Le Diable frappe La Monnaie : le Robert de Meyerbeer en concert
Après De la maison des morts par Warlikowski, La Joconde par Olivier Py, Frankenstein en création mondiale par Alex Ollé et le Libertin fouetté par Barbara Hannigan, La Monnaie de Bruxelles poursuit sa monstrueuse saison avec le Grand Opéra Robert le Diable de Giacomo Meyerbeer.
Sous la direction d’Evelino Pidò, l’Orchestre Symphonique de la Monnaie offre ici l'immensité exigée par la partition, son déploiement entre extase, notes enlevées, vives et précises, dans sa complexe évolution : l'œuvre d'art semble totale rien qu'avec la phalange instrumentale, la puissance des tambours de guerre rivalisant avec la finesse des airs romantiques. L'absence de mise en scène semble ici renforcer l'imagerie du conte orchestral et la force d’interprétation des chanteurs qui déploient leur imaginaire tout en restant concentrés sur la mesure et la partition.
Si jamais la magnificence parut dans un théâtre, je doute qu’elle ait jamais atteint le degré de splendeur déployé dans Robert le Diable... C’est un chef-d’œuvre... Meyerbeer s’est acquis l’immortalité” Frédéric Chopin
Le rôle titre est interprété par Dmitry Korchak, voix de ténor mozartienne, légèrement latine, dont la finesse laisse heureusement entrevoir aux premiers actes une puissante résonance, assise et pure, noble (qualités indispensables à ce rôle et qui peuvent atteindre plus aisément le public en version de concert : sans fosse à franchir).

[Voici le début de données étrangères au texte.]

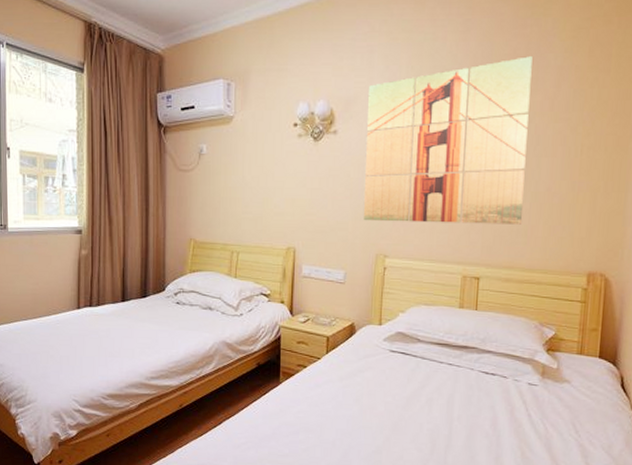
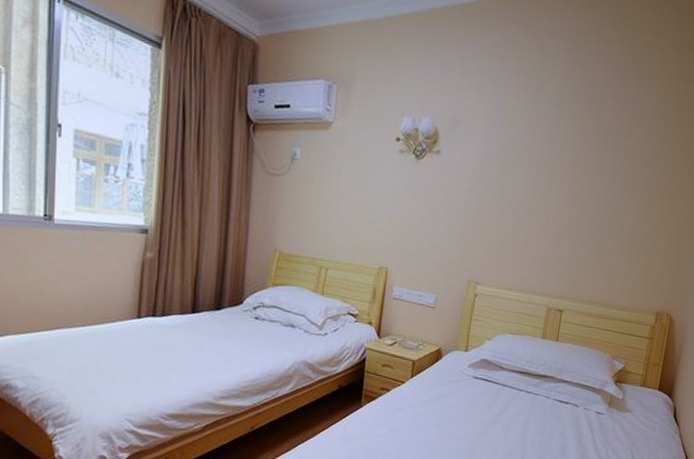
wall art: present [364,56,533,225] -> none [459,101,629,262]

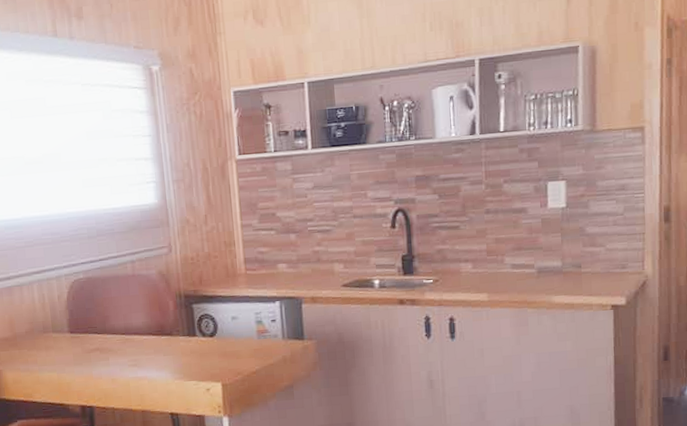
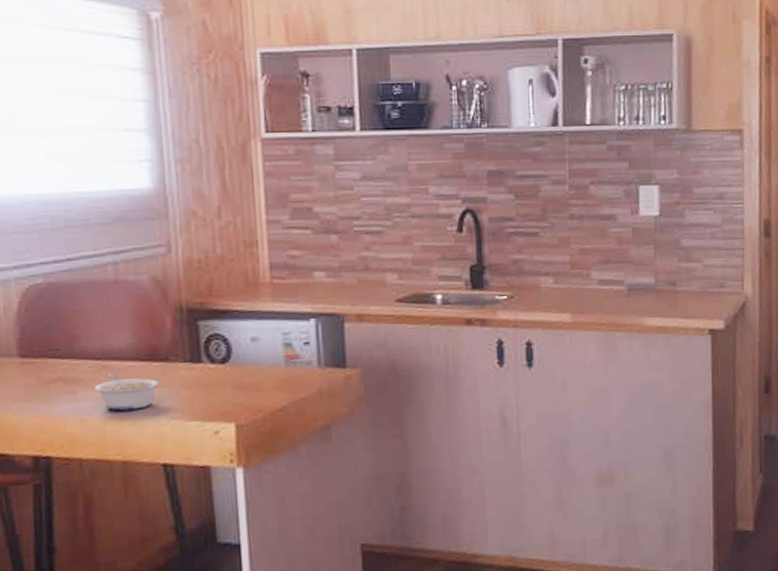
legume: none [120,345,166,373] -> present [93,374,160,411]

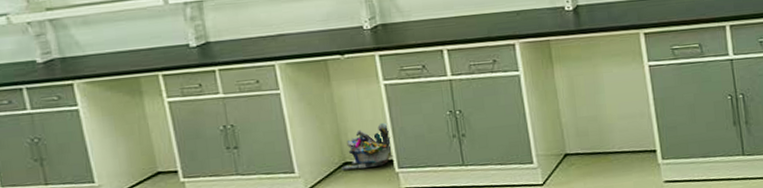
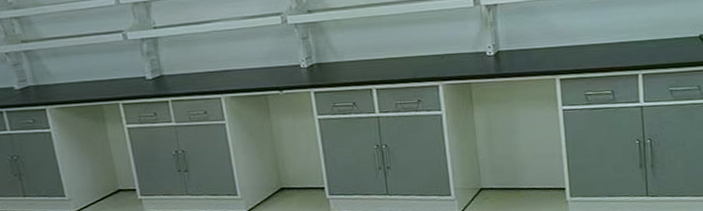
waste bin: present [341,122,394,170] -> none [279,153,325,195]

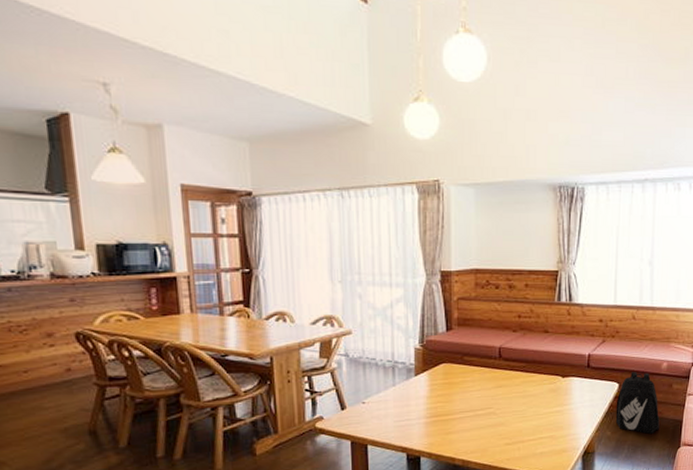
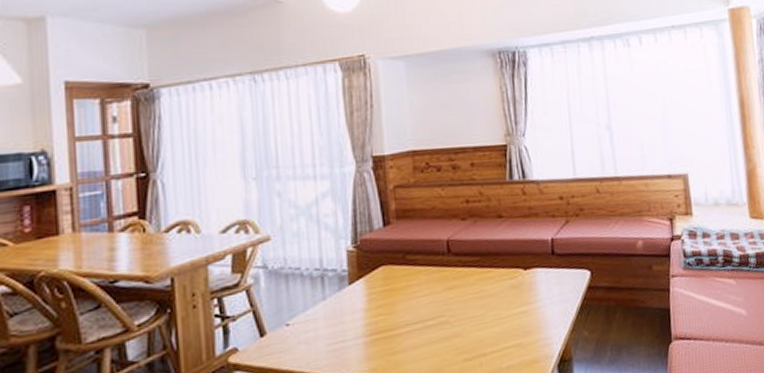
backpack: present [615,372,660,435] -> none [590,254,644,330]

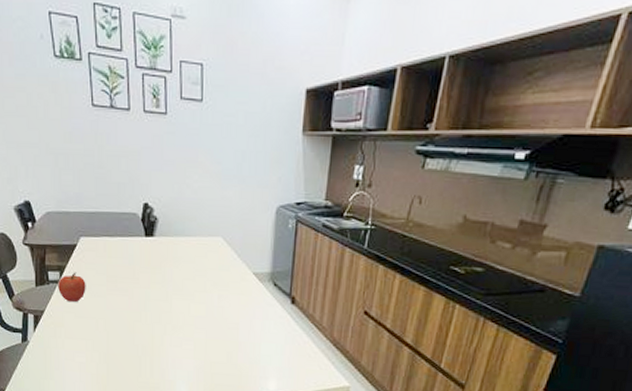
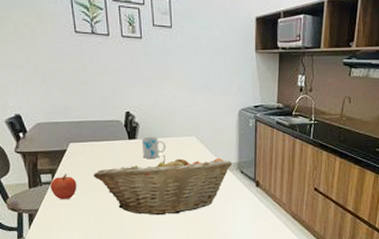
fruit basket: none [104,257,265,330] -> present [93,155,233,216]
mug: none [159,234,188,261] -> present [141,136,166,158]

D'autant que la voix sait aussi évoluer avec l'intrigue : comme ce conte médiéval progresse vers le romantisme exacerbé d'un roman d'apprentissage, le chanteur offre au fur et à mesure la mue d’une voix plus sensible encore, fragile et ornementée. Les aigus sont impeccables, la diction tout autant. Personnage empli de dualité, trompé par sa propre nature il dessine finement les deux tranchants de ses origines (fruit de l’union d’une femme et du démon).
Lisette Oropesa (qui nous parlait de cet opus en interview) n’arrive qu’au deuxième acte et offre alors à la pièce comme au plateau vocal un tournant magistral. Des notes les plus graves aux plus aiguës, la soprano colorée semble (se) jouer du rôle d’Isabelle, connu pour sa grande difficulté. Fine et véloce, sa voix se dessine légèrement gutturale dans le chanté-parlé, les arias se sculptent d’aigus limpides et étourdissants.

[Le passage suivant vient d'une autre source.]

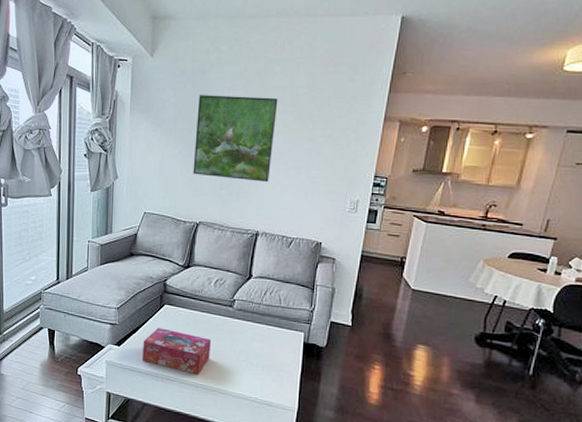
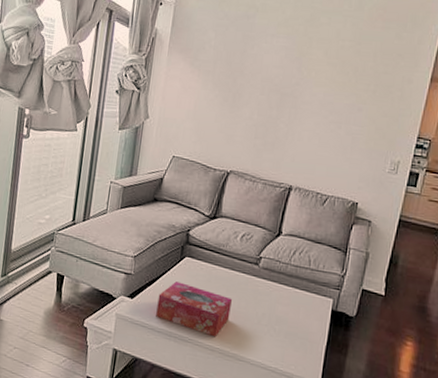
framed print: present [193,95,278,182] -> none [228,39,323,134]

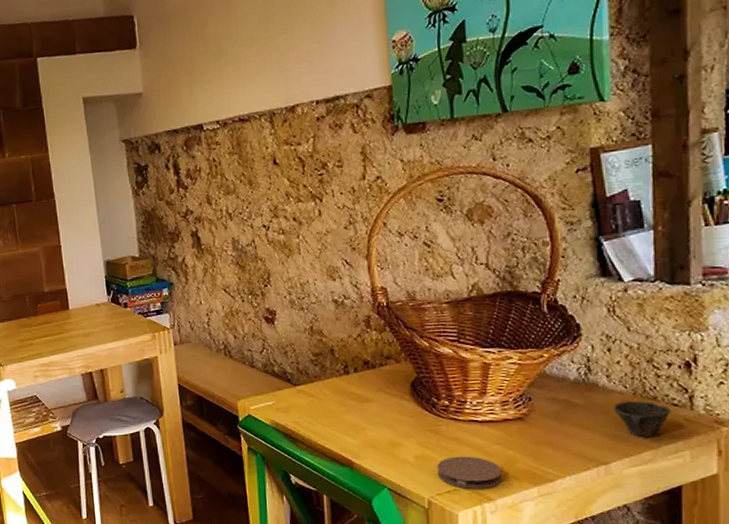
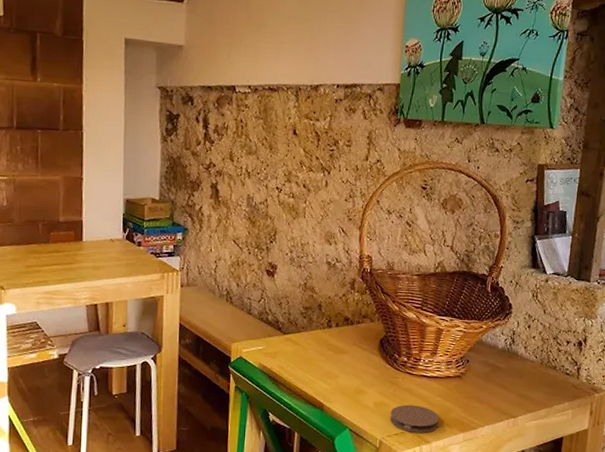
cup: present [613,400,671,438] -> none [525,368,564,398]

Bertram, mi homme, mi démon, influence néfaste sur Robert le Diable, marque par la présence théâtrale et la voix gravissime de Nicolas Courjal, puissamment matérialisée mais dont la force virile manque certes de modulation. Très sûrs, les graves (tel le dragon terrassé par Saint-Michel, ainsi que le décrit Alice) l’emportent sur la finesse, en accord certes avec l'incarnation acérée, la diction aussi violente que la présence.
Au contraire très modulée, la voix ténor de Julien Dran dans le rôle de Raimbaut joue des oppositions. Légère et pure, véloce surtout, la fragilité -voulue- du personnage réside dans les hauteurs de sa voix, dans ses respirations haletantes et un timbre clair. Le vibrato très dessiné mâche un peu la diction du chanteur qui se trouve parfois couvert par l’orchestre mais n'ôte rien à sa souplesse vocale.

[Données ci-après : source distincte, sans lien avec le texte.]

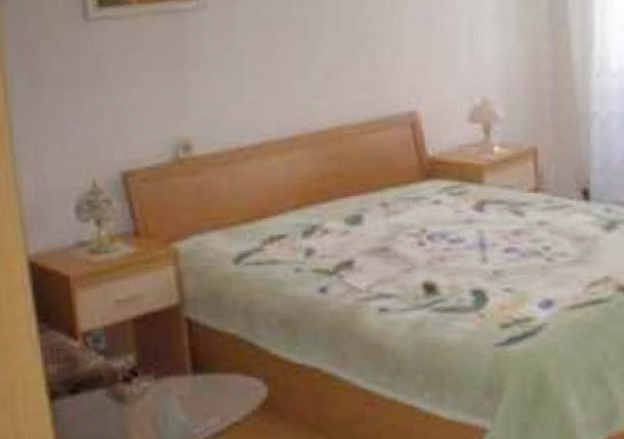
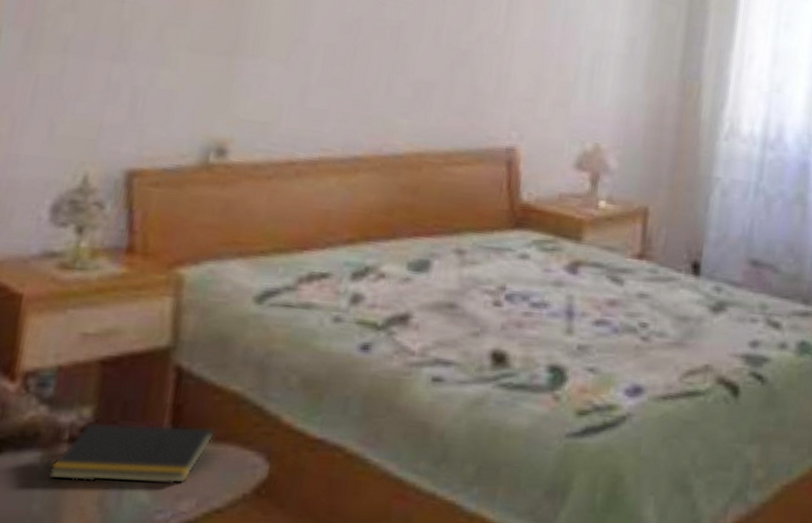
notepad: none [113,362,224,410] -> present [47,421,215,485]

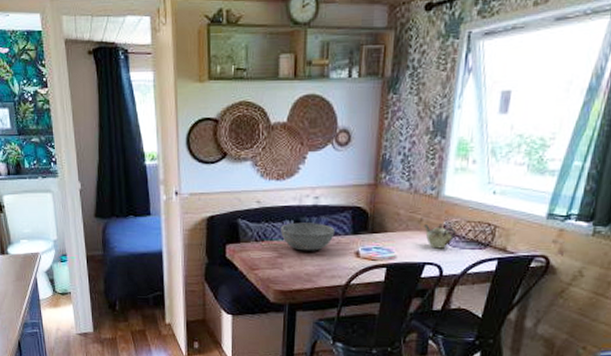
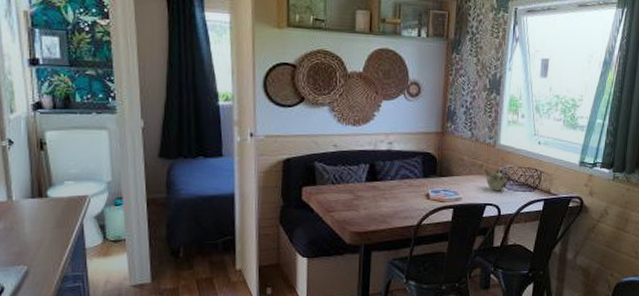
bowl: present [281,222,335,251] -> none [357,166,407,193]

Yolanda Auyanet dans le rôle d’Alice imprime une voix de soprano riche, ronde et gracieuse. La chanteuse espagnole est éloquente, marquée par une facilité d’interprétation et un chanté-parlé très naturel. Les notes les plus basses sont lyriques, fortes et les plus aiguës sont libres, emportées et précises. Plus en retrait, Patrick Bolleire dans le rôle d’Alberti se mêle aux chœurs en maître des foules. Sa voix de basse, profonde et ornementée se chante avec une très belle liberté, un détachement élégant et un dessin précis. Belle mise en lumière de la distribution, la présence du lauréat de l'Académie des lieux, Pierre Derhet offre un Héraut et Maître de cérémonie ténor marqué de beaux graves. Puissante et noble, la voix est déjà ample et sombre.
Les Chœurs de La Monnaie viennent magnifier l'homogénéité de cette distribution, dans une amplitude vocale à la mesure de l’orchestre. Les choristes féminines étourdissent d’aigus, résonnant puissamment avec leur précision tandis que les hommes éveillent avec force l’image sociale du peuple médiéval.